The FCC today voted to seek comment on proposed changes to the 3.5 GHz Citizens Broadband Radio Service (CBRS) rules, with Commissioner Jessica Rosenworcel being the lone dissenter.
The changes sparked controversy because the commission initially voted on rules two years ago and affirmed them last year, and a lot of companies pursued business plans and made investments based on those rules.
But Commissioner Michael O’Rielly in particular was not happy with the rules as they were adopted and likened the whole 3.5 GHz “experiment” to a three-legged stool with a broken leg. Shortly after being named chairman, FCC Commissioner Ajit Pai asked O’Rielly to lead the effort of re-examining the rules, leading up to the Notice of Proposed Rulemaking (NPRM) that the commission voted on today.
Thanks to a compromise hammered out about the size of the PAL areas, Commissioner Mignon Clyburn voted in favor of the NPRM. She explained that she would have preferred to keep the 2015 rules as they were but decided to vote yes because she negotiated with her majority colleagues to improve the discussion about the geographic size of the PALs. The initial draft publicly released earlier this month proposed to increase the geographic size of the license areas—at her request, her colleagues agreed to back off from that and just seek comment on the idea.
The NPRM, she said, now includes new language asking about offering, in urban and rural areas, a mix of larger PALs and PALs at the census tract levels. Such changes improve the possibility that the commission will continue to offer PALs at the census tract size, she said. (Keeping the census tracts were one of the key asks by the WISP community.) The way it's now worded, there's a greater possibility that a rural wireless broadband provider or small school system, for example, will have a fair shot at obtaining a PAL.
In explaining his concerns about the band, O’Rielly said the role of the commission is not to favor any particular stakeholder but to ensure flexible use is permitted, and if tweaks need to be made to the rules, this is the ideal time to make them while other pieces of the ecosystem, like the Spectrum Access System (SAS) administrators, are being developed and certified.
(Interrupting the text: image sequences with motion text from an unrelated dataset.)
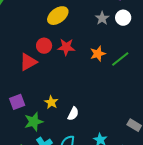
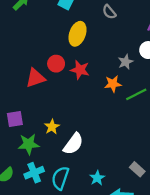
yellow ellipse: (58, 16) -> (78, 34), turned -45
gray star: (102, 18) -> (126, 62), moved
white semicircle: (73, 114) -> (73, 144), size x1.5

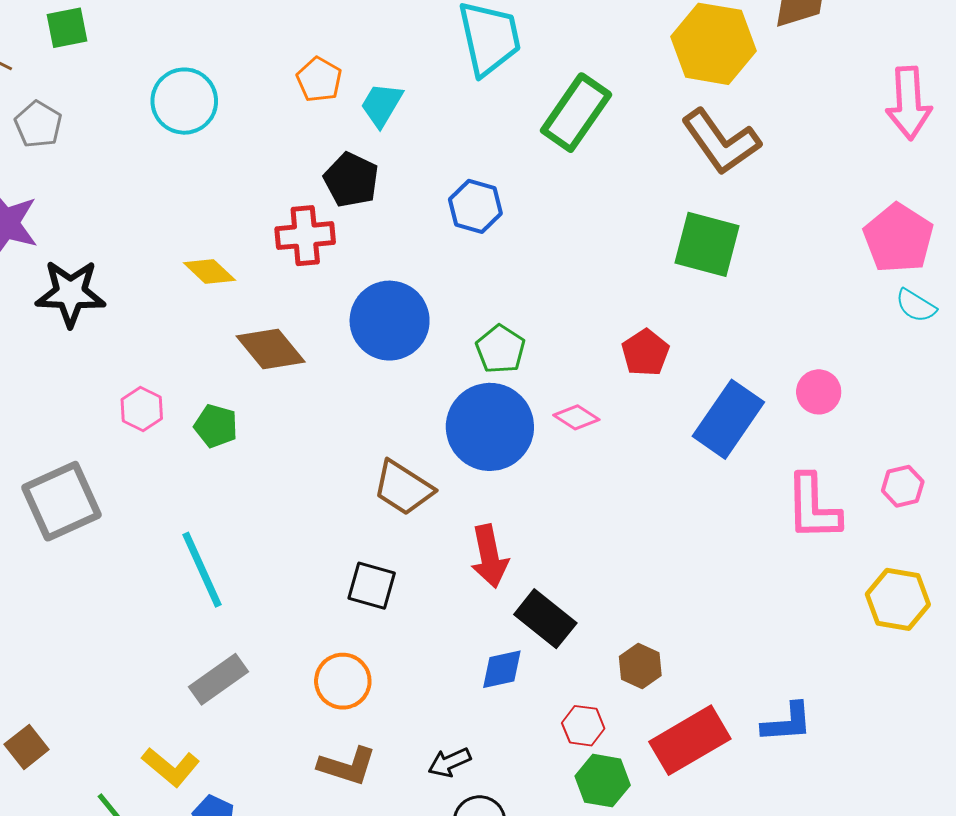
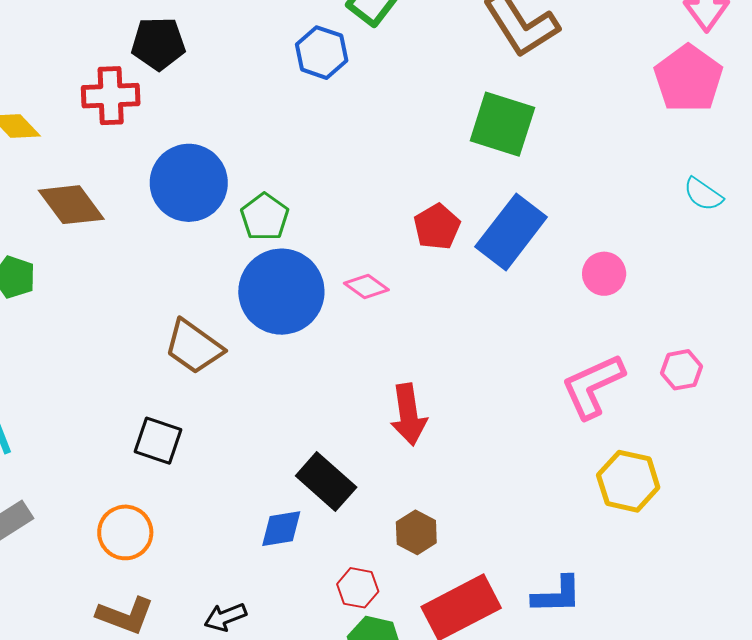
black pentagon: (351, 180) -> (158, 44), turned -30
blue hexagon: (475, 206) -> (322, 53), moved
pink pentagon: (898, 238) -> (688, 79), moved
green pentagon: (500, 349) -> (265, 217), moved
blue rectangle: (728, 419) -> (511, 232), moved
pink L-shape: (813, 507) -> (593, 386), turned 64
red arrow: (489, 556) -> (408, 415), moved
yellow hexagon: (898, 599) -> (628, 481), moved

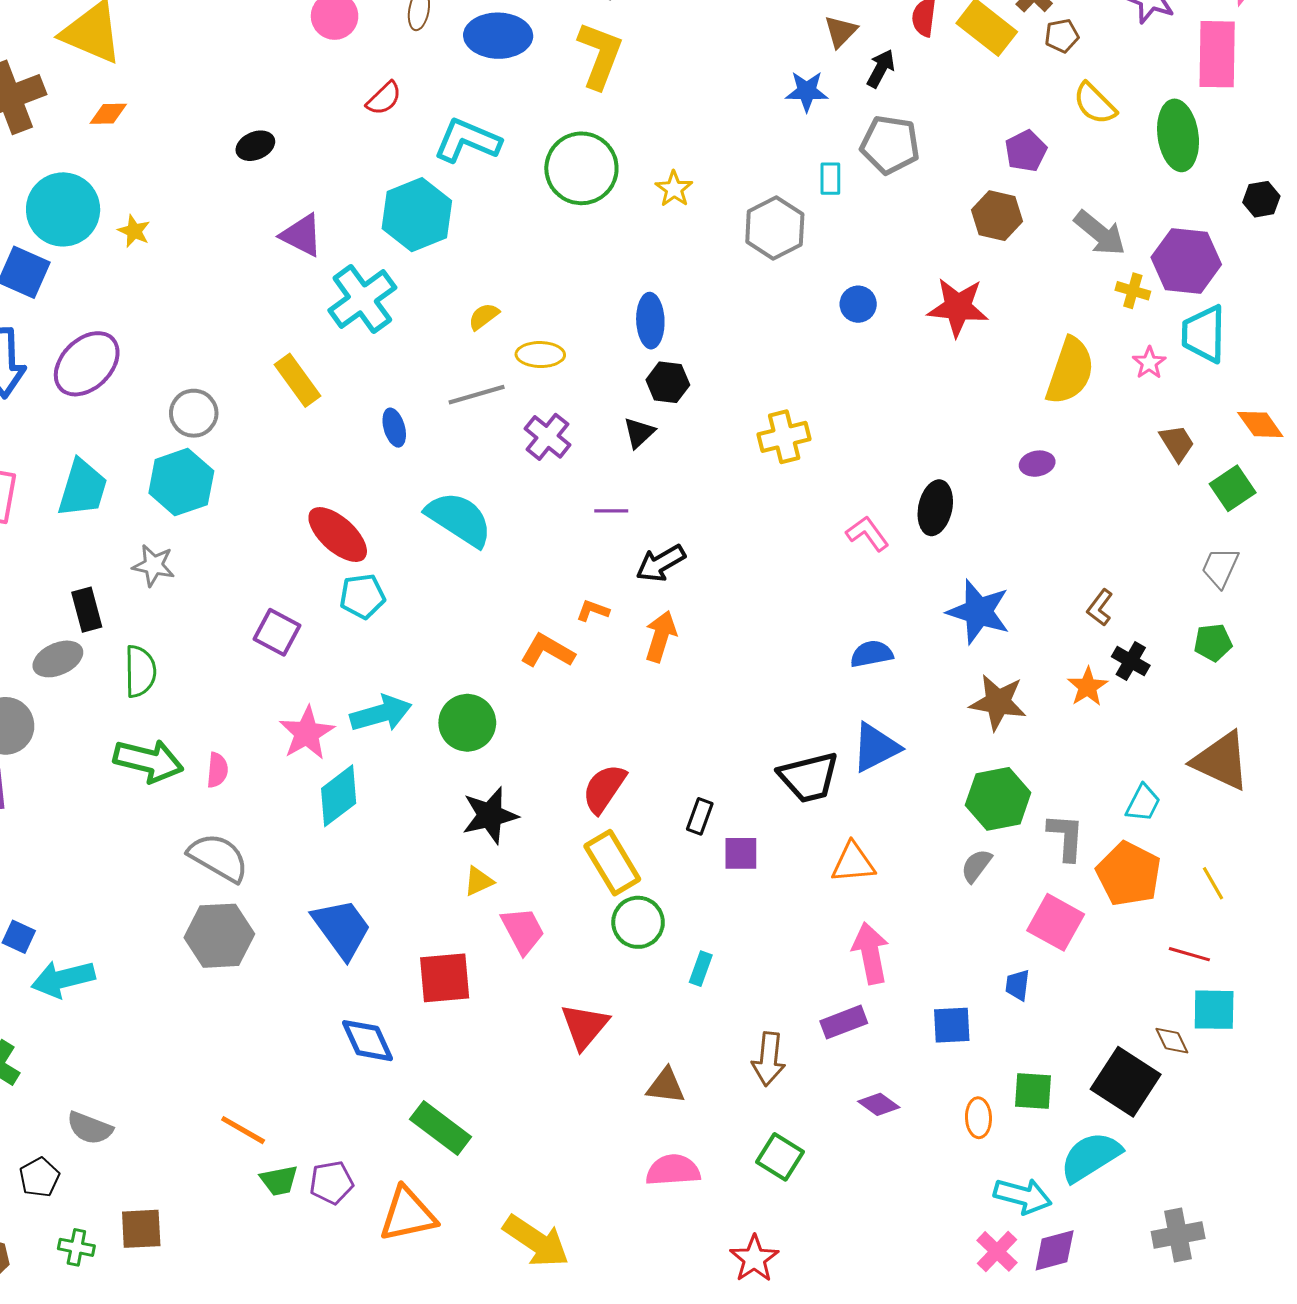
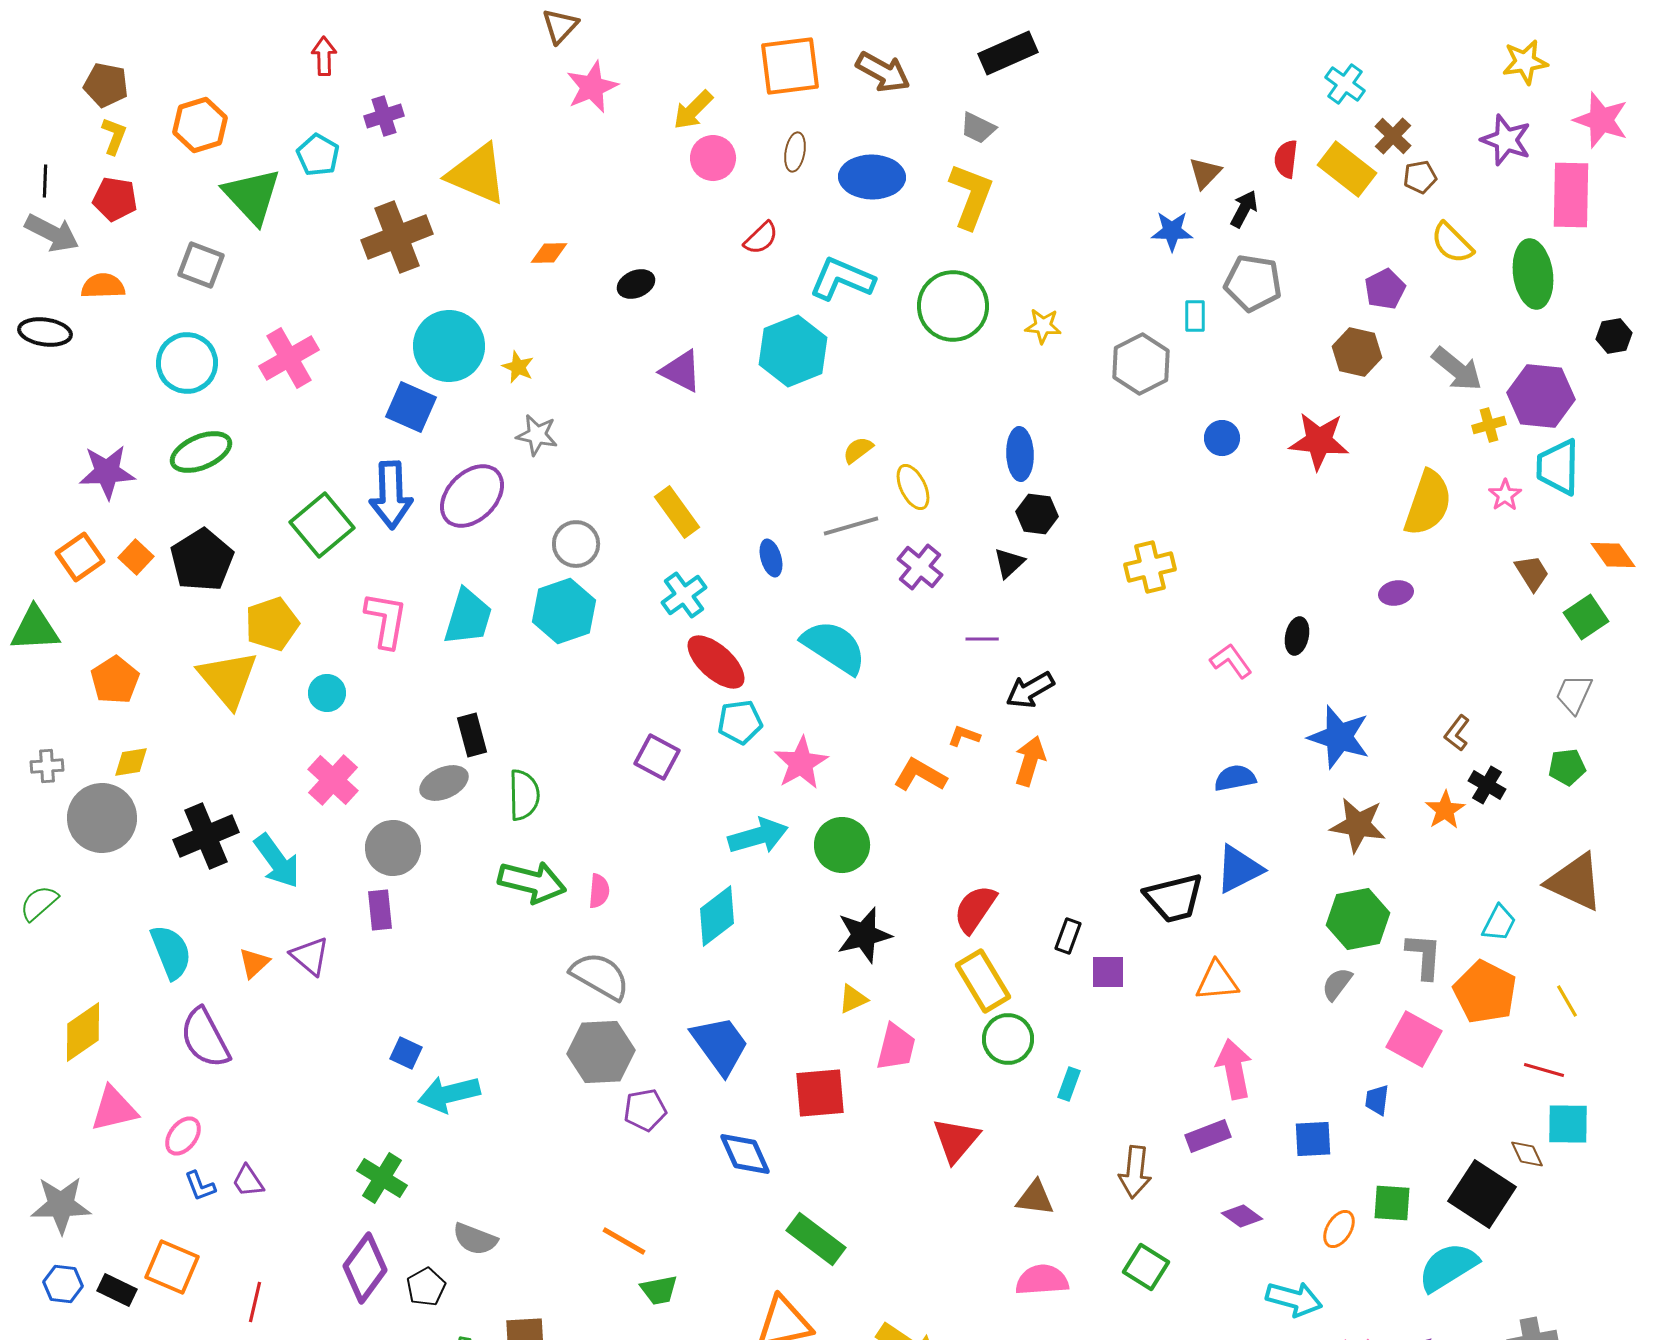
orange diamond: (108, 114) -> (549, 253), moved
yellow star: (674, 189) -> (1043, 326), turned -30
yellow cross: (1133, 291) -> (1489, 425), turned -32
cyan cross: (362, 299) -> (684, 595), moved, size x0.7
yellow ellipse: (540, 355) -> (913, 487), turned 63
black ellipse: (935, 508) -> (1297, 636), size x0.7
gray star: (154, 565) -> (537, 435), moved
pink star: (307, 733) -> (801, 763), moved
pink trapezoid: (523, 931) -> (896, 1047), turned 42
orange ellipse: (978, 1118) -> (1339, 1229), turned 33
purple pentagon: (331, 1183) -> (645, 1110), moved
cyan arrow: (1023, 1196) -> (1294, 1299), moved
In explaining her decision, Rosenworcel reviewed past U.S. spectrum policies that she described as bold and setting the U.S. on a leadership path, including making unlicensed spectrum available for what eventually became Wi-Fi.
We used to do kooky & unconventional things in spectrum policy. It's why we led the wireless world. But @FCC retreats in 3.5 GHz band. Sad.— Jessica Rosenworcel (@JRosenworcel) October 24, 2017
In adopting the NPRM, the commission seeks comment on longer PAL license terms with the possibility of renewal, the larger geographic license areas and modifications to the rules governing license auctions, secondary market transactions and certain technical criteria.
CTIA and T-Mobile had filed petitions in June asking for specific rule changes, arguing that they were necessary in part to keep the U.S. competitive in 5G. The majority of the commission concurred, saying the rule changes will facilitate the implementation of 5G networks in the 3.5 GHz band and accelerate deployment of a new generation of wireless technologies.
"Today the FCC took another important step forward to enhance American competitiveness in the race to deploy next generation networks,” said Robert M. McDowell, chief public policy advisor for Mobile Future, in a statement. “The modest modifications the Commission is proposing in the 3.5 GHz band are critical for incentivizing investment and providing crucial economies of scale that are essential for rural deployment. Mobile Future thanks Commissioner O’Rielly and Chairman Pai for their leadership to ensure that this band is a platform for innovation—and that this novel approach to spectrum management is successful.”
Others were not happy, noting that more than 200 experimental authorizations already have been granted and protocols regarding operations, interoperability, security and device testing have already begun.
"Consumer advocates and rural broadband providers are concerned the FCC will rewrite the rules to make licenses affordable for only the largest mobile carriers and thereby deny spectrum access to thousands of other companies,” said Michael Calabrese, director of the Wireless Future Project at New America’s Open Technology Institute (OTI). “America's future 5G ecosystem will be less robust and competitive if the FCC rigs the auction to benefit a single big carrier business model.”
OTI applauded Commissioner Clyburn for convincing her GOP colleagues not to “pre-judge whether licensing areas should remain small or so large that they are only affordable for the largest mobile carriers.” The group also said it agrees with Commissioner Rosenworcel that the FCC’s “current, innovative rules are a policy that will create a far more robust and globally competitive 5G ecosystem, just as Wi-Fi has enriched America’s current 4G ecosystem.”